I'm trying to write Unit Tests using Firestore Emulator.
I've started the emulator with the following command :
firebase emulators:start --only firestore
The test is as follow :
testWidgets('should retrieve correct item', (tester) async {
await Firestore.instance.settings(
host: "127.0.0.1:8080",
sslEnabled: false,
persistenceEnabled: false,
);
var ref = await Firestore.instance
.collection('books')
.add({ 'title': 'title'});
// Fetch item by id
var resp = await Firestore.instance
.collection('books')
.document(ref.documentID)
.get();
expect(resp, isNotNull);
});
The problem is that the code hangs on the .settings()
method and never proceed to the next steps.
Fun fact is when I stop the emulator, the tests acts the same and hangs on the .add()
method, making me wonder if the way I'm doing it is the right way.
You should take a look at Dependency Injection, that's not the right way to test stuff. Probably the test hangs as it can't communicate with Firebase at that address.
Every time you have a piece of code that's hard to test, either because it's slow or needs network access (APIs, Databases etc.) you should mock it.
I recommend you take a look at the Mockito and provider packages.
Use Provider to inject dependencies (Firebase.instance
on this case) into your actual code and when testing you can inject a mock of Firebase that actually does nothing instead using Mockito and still validate all calls to Firebase were correct.

Entries shown:
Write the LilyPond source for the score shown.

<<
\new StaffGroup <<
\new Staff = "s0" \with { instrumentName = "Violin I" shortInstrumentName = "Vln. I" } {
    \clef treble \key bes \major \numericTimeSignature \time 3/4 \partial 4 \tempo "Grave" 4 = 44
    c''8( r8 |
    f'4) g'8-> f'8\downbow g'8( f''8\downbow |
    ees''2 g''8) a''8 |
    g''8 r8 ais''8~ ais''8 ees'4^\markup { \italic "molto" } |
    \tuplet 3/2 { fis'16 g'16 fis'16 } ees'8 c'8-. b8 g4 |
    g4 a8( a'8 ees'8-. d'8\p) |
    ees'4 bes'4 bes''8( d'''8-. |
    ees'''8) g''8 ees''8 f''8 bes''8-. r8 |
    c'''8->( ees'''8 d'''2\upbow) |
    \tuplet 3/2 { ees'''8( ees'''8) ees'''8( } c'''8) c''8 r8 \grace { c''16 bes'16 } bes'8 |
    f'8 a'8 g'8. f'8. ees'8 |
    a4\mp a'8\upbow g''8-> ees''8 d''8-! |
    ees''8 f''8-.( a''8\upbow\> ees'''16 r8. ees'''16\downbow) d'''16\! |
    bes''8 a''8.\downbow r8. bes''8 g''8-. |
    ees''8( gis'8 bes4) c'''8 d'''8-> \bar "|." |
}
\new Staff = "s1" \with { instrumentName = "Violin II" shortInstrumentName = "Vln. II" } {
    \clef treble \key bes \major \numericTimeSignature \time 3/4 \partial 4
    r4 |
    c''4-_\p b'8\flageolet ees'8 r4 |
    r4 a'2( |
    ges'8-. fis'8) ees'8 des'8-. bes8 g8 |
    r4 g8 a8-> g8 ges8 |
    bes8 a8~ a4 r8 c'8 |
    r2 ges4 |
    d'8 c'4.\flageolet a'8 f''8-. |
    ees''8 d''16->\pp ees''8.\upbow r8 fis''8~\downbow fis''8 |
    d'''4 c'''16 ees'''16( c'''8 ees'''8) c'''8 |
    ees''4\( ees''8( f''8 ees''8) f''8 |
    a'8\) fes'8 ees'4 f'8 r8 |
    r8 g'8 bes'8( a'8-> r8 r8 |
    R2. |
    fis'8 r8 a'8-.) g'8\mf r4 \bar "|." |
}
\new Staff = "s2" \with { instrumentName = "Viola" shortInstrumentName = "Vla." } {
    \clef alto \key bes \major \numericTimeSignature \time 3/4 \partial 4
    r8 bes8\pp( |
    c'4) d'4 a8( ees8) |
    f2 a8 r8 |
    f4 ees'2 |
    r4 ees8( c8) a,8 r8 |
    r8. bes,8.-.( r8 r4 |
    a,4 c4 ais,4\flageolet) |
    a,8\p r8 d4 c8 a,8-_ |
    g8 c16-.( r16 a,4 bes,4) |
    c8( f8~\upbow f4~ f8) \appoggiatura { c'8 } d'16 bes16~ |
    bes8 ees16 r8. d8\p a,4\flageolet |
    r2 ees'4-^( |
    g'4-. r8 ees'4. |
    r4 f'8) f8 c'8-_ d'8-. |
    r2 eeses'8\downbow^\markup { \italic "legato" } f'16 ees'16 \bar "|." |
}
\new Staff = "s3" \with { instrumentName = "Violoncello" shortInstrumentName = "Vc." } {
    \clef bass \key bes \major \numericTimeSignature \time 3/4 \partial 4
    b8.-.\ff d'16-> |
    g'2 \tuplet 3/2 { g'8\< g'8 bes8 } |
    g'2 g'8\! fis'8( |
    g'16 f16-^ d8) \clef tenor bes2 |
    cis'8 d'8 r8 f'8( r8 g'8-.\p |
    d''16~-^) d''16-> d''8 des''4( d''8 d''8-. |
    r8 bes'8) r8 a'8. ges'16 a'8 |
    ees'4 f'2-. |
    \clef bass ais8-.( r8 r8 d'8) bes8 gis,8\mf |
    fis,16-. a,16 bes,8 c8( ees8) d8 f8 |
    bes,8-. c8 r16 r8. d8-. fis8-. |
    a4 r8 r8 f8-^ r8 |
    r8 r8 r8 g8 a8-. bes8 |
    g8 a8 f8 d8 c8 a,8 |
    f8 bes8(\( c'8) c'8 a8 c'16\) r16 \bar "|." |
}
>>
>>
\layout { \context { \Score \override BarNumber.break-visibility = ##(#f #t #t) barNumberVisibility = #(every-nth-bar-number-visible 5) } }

Work to be completed: From the Firestore emulator discussion, return the passage between "You should take" and "Firebase were correct.", inclusive, copied without any changes.

Answer for the task:
You should take a look at Dependency Injection, that's not the right way to test stuff. Probably the test hangs as it can't communicate with Firebase at that address.
Every time you have a piece of code that's hard to test, either because it's slow or needs network access (APIs, Databases etc.) you should mock it.
I recommend you take a look at the Mockito and provider packages.
Use Provider to inject dependencies (Firebase.instance
on this case) into your actual code and when testing you can inject a mock of Firebase that actually does nothing instead using Mockito and still validate all calls to Firebase were correct.